(Data items)
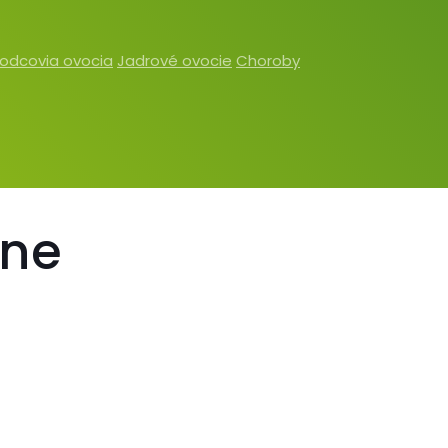
odcovia ovocia
Jadrové ovocie
Choroby
one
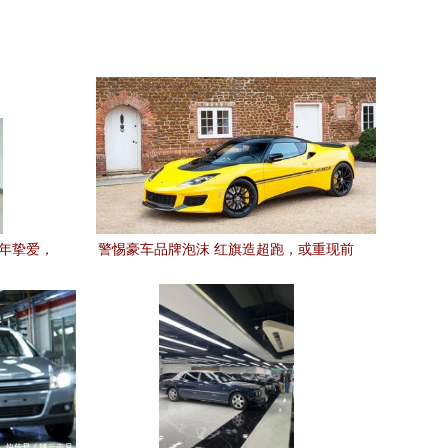
百年挚爱，
警惕豪车品牌泡沫 红旗造超跑，或重现前
途K50之困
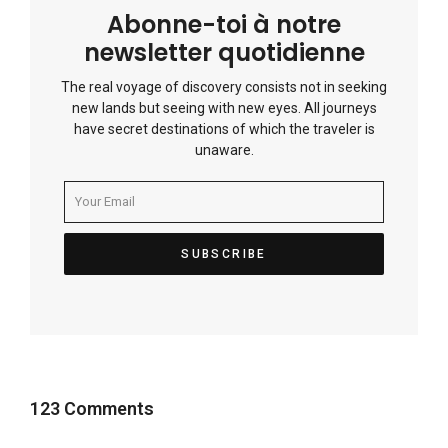
Abonne-toi à notre
newsletter quotidienne
The real voyage of discovery consists not in seeking
new lands but seeing with new eyes. All journeys
have secret destinations of which the traveler is
unaware.
123 Comments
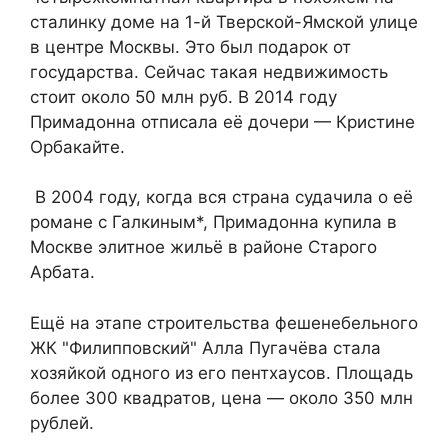
сталинку доме на 1-й Тверской-Ямской улице
в центре Москвы. Это был подарок от
государства. Сейчас такая недвижимость
стоит около 50 млн руб. В 2014 году
Примадонна отписала её дочери — Кристине
Орбакайте.
В 2004 году, когда вся страна судачила о её
романе с Галкиным*, Примадонна купила в
Москве элитное жильё в районе Старого
Арбата.
Ещё на этапе строительства фешенебельного
ЖК "Филипповский" Алла Пугачёва стала
хозяйкой одного из его пентхаусов. Площадь
более 300 квадратов, цена — около 350 млн
рублей.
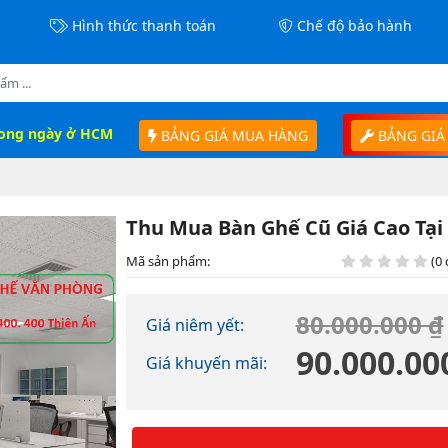
Hình thức thanh toán
Chế độ bảo hành
rong ngày ở HCM
BẢNG GIÁ MUA HÀNG
BẢNG GIÁ
Thu Mua Bàn Ghế Cũ Giá Cao Tạ
Mã sản phẩm:
(0 
80.000.000 ₫
Giá niêm yết:
90.000.00
Giá khuyến mãi:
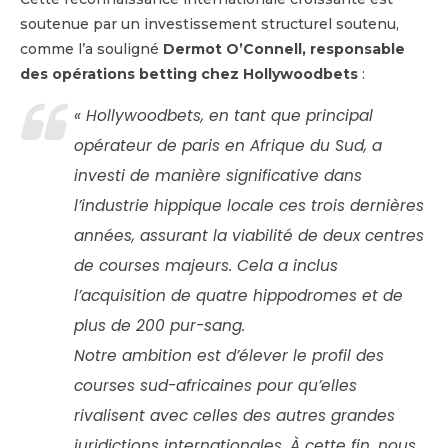
soutenue par un investissement structurel soutenu,
comme l’a souligné
Dermot O’Connell, responsable
des opérations betting chez Hollywoodbets
:
« Hollywoodbets, en tant que principal
opérateur de paris en Afrique du Sud, a
investi de manière significative dans
l’industrie hippique locale ces trois dernières
années, assurant la viabilité de deux centres
de courses majeurs. Cela a inclus
l’acquisition de quatre hippodromes et de
plus de 200 pur-sang.
Notre ambition est d’élever le profil des
courses sud-africaines pour qu’elles
rivalisent avec celles des autres grandes
juridictions internationales. À cette fin, nous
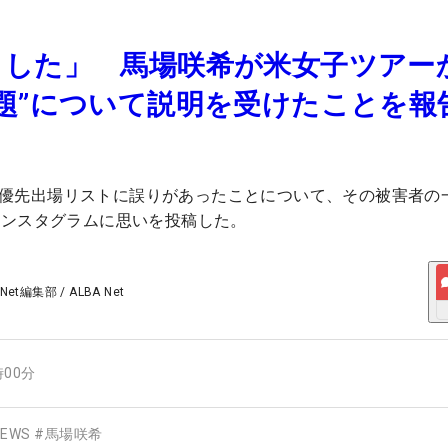
ました」 馬場咲希が米女子ツアー
題”について説明を受けたことを報
ズンの優先出場リストに誤りがあったことについて、その被害者の
インスタグラムに思いを投稿した。
 Net編集部
/
ALBA Net
時00分
EWS
#
馬場咲希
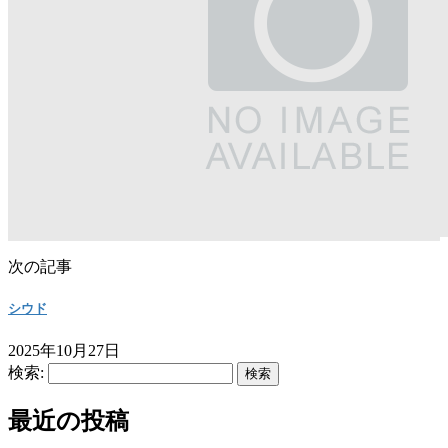
次の記事
シウド
2025年10月27日
検索:
最近の投稿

Work instruction —
All lines with the word "Примадонна" are needed; pull them from the entries and copy each.

Response for this exercise —
Примадонна отписала её дочери — Кристине
романе с Галкиным*, Примадонна купила в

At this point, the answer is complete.